» **Task instructions**
Please output exactly the part of the records below that opens with the line containing "left eye: (222, 110)" and closes with the line containing "right ear: (140, 130)", both lines included, and nothing else.

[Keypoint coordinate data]
↓↓↓
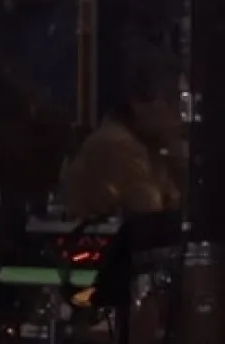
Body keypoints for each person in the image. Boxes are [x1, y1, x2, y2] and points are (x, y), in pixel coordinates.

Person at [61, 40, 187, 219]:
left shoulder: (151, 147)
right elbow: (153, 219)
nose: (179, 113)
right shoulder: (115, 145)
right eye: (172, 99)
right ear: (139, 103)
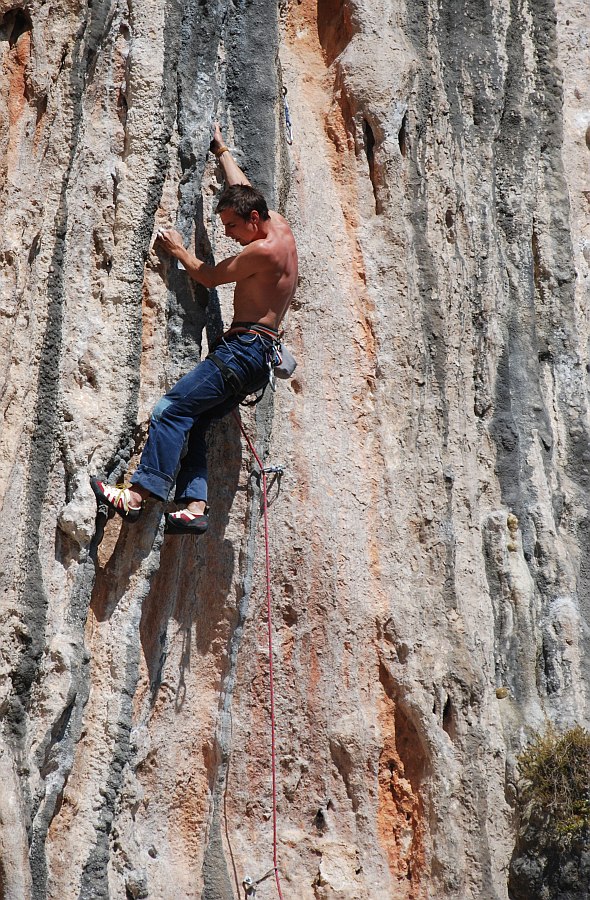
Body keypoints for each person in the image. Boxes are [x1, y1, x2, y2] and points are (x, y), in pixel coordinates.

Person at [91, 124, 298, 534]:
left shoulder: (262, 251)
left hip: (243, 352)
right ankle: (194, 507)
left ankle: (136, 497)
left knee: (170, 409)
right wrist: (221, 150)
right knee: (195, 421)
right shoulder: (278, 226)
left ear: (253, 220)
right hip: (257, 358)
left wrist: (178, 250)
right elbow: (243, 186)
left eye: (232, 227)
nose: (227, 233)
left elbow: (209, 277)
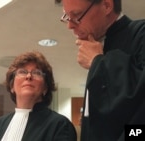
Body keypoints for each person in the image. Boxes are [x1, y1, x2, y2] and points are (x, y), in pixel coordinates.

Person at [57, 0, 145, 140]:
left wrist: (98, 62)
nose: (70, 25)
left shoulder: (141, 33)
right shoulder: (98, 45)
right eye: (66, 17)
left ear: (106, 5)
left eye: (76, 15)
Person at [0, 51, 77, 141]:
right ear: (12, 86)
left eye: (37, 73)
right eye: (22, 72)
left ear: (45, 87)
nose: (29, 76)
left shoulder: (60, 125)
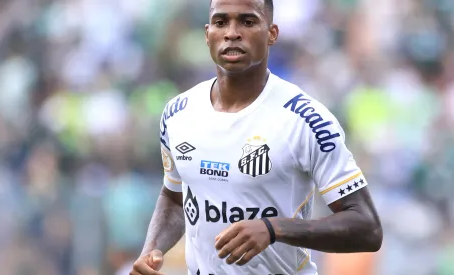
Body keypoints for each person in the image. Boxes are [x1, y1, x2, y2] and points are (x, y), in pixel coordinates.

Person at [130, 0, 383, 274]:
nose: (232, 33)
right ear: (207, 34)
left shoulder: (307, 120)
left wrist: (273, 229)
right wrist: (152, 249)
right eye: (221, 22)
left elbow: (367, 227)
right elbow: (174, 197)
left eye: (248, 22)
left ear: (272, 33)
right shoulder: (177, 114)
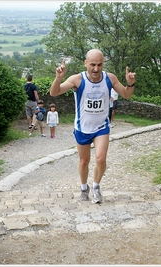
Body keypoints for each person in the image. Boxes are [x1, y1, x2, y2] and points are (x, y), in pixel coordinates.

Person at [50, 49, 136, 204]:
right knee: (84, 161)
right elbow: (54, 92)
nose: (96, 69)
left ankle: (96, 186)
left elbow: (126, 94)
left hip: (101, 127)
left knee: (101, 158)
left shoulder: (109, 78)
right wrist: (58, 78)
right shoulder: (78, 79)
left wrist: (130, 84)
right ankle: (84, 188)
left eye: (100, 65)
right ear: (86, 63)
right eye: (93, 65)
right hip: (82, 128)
↑↑↑
↓↓↓
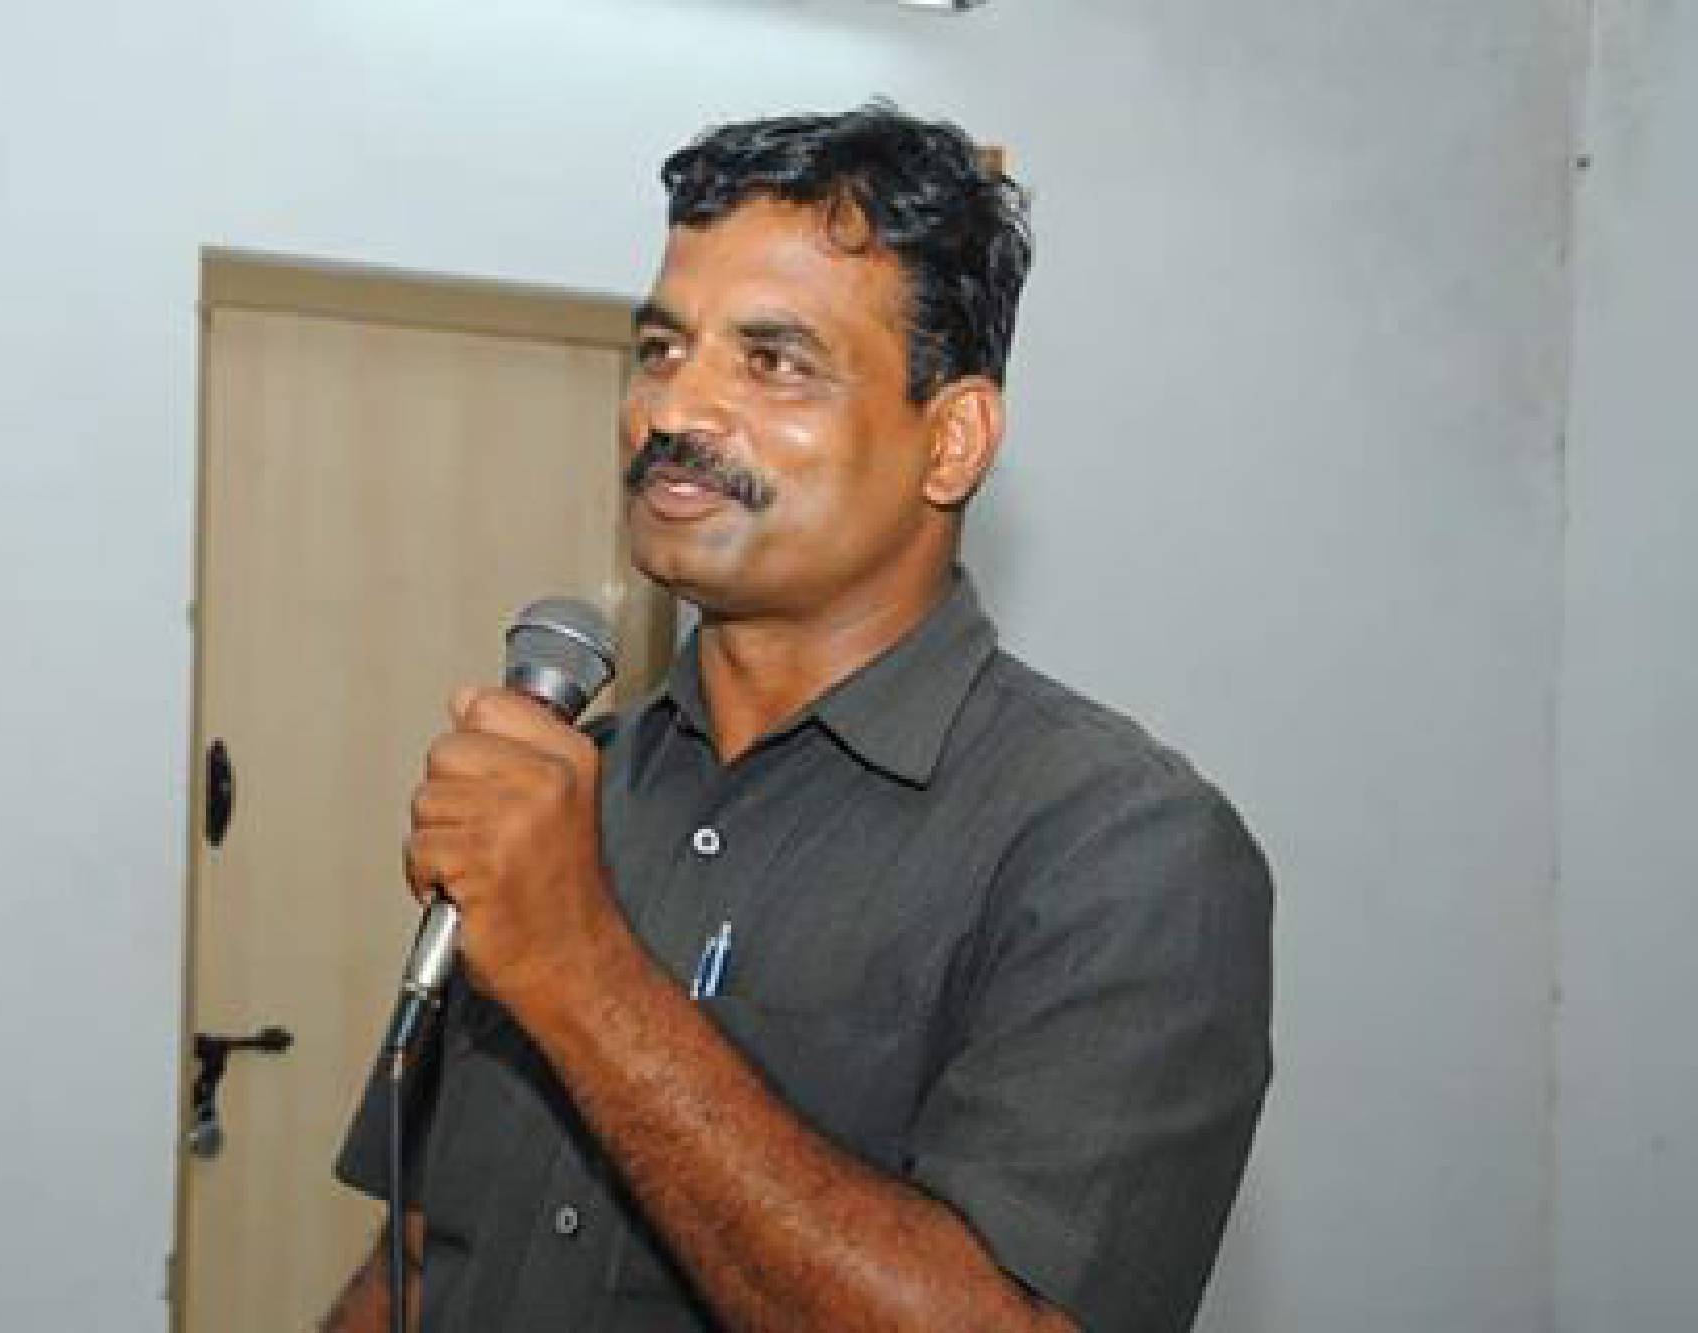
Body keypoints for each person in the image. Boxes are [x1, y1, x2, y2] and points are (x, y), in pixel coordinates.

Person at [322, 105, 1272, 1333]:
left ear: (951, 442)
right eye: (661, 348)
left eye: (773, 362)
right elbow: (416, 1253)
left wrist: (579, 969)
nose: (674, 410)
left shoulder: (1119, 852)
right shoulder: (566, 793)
↑↑↑
↓↓↓
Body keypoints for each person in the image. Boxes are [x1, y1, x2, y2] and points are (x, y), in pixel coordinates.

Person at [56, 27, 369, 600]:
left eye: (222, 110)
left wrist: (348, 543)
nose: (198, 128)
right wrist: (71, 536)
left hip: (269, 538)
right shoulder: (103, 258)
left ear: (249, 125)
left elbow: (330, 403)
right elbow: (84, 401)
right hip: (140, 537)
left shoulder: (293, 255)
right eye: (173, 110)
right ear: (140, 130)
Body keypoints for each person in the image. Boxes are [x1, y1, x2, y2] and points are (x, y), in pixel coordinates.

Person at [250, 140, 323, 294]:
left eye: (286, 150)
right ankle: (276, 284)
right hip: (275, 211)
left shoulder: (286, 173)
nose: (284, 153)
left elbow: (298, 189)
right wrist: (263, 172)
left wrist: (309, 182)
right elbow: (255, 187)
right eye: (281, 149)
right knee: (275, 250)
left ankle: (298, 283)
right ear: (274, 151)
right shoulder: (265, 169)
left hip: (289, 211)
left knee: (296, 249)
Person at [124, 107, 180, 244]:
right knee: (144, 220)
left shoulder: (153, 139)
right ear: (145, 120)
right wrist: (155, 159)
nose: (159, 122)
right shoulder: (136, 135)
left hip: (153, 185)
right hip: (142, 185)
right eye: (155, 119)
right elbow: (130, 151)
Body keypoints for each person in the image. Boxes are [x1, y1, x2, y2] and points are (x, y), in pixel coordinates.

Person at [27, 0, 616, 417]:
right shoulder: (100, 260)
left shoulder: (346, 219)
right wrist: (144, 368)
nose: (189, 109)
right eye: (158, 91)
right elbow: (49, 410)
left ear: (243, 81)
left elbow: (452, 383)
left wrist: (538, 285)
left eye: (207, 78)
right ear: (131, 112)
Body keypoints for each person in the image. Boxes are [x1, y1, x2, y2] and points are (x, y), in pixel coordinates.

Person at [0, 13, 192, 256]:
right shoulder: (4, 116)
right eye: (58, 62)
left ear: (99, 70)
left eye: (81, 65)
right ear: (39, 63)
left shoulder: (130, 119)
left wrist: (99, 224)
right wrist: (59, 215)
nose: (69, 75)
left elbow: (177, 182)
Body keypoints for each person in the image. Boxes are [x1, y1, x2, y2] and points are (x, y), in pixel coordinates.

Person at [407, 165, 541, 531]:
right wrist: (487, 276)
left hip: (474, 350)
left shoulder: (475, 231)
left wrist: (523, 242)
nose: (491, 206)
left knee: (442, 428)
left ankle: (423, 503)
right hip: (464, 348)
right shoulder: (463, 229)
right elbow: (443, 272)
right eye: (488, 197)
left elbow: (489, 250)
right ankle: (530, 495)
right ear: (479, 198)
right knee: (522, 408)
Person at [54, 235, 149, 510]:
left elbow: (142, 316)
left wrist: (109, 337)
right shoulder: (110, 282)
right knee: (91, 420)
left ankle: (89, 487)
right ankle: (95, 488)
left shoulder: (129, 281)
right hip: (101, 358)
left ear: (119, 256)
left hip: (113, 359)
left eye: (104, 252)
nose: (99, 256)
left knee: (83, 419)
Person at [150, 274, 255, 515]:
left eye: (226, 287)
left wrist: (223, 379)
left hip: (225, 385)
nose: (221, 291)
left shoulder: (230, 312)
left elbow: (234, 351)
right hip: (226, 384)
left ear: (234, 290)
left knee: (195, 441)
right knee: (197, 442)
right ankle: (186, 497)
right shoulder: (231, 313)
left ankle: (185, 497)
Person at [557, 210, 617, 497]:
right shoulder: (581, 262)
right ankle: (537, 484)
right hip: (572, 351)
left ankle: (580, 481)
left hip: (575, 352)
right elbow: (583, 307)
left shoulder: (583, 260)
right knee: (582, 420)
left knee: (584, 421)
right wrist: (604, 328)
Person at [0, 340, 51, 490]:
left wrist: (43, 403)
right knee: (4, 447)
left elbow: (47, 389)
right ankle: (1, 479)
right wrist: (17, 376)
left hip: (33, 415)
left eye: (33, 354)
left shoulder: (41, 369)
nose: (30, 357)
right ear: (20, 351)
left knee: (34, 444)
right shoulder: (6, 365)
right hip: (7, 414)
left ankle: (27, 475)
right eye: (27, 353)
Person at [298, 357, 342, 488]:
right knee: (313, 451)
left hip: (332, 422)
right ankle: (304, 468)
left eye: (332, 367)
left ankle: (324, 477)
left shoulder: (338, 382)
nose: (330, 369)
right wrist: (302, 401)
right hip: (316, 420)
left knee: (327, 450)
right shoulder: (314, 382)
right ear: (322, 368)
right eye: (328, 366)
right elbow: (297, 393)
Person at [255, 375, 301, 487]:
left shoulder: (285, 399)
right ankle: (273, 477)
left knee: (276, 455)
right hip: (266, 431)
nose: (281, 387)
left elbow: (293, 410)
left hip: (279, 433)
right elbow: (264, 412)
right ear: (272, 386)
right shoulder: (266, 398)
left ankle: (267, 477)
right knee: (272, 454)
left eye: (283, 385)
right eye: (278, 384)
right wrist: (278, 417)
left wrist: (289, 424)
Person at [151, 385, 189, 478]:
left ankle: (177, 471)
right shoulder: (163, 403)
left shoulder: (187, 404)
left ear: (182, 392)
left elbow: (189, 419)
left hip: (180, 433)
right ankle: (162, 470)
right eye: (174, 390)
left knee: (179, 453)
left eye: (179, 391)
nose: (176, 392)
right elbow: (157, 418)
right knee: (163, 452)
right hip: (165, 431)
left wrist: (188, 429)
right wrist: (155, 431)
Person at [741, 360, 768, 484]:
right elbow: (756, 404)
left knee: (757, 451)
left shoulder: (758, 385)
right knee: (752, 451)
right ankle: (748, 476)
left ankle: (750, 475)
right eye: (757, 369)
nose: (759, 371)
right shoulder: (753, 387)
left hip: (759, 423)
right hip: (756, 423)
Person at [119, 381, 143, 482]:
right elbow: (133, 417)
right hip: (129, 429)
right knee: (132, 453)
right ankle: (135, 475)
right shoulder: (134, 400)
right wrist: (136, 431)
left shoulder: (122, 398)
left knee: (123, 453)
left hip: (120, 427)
↑↑↑
» **Response to this exercise**
left eye: (222, 110)
left wrist: (348, 543)
nose: (198, 128)
right wrist: (71, 536)
left hip: (269, 538)
right shoulder: (103, 258)
left ear: (249, 125)
left elbow: (330, 403)
right elbow: (84, 401)
right hip: (140, 537)
left shoulder: (293, 255)
right eye: (173, 110)
right ear: (140, 130)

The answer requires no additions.